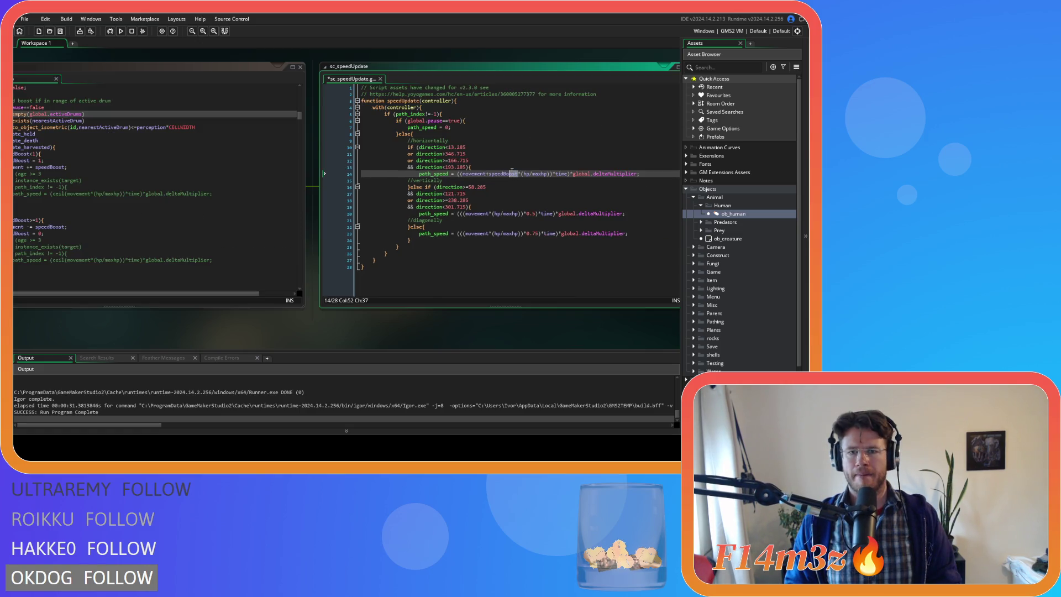
Step: Add +speedBoost to movement on line 20 and parenthesize (movement+speedBoost) on line 14
click(490, 213)
text(+speedBoost)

WORK TO COMPLETE: When you copy the data above, keep each line exact and omit the pictures.

EXERCISE RESULT:
Step: Add +speedBoost to movement on line 20 and parenthesize (movement+speedBoost) on line 14
click(490, 213)
text(+speedBoost)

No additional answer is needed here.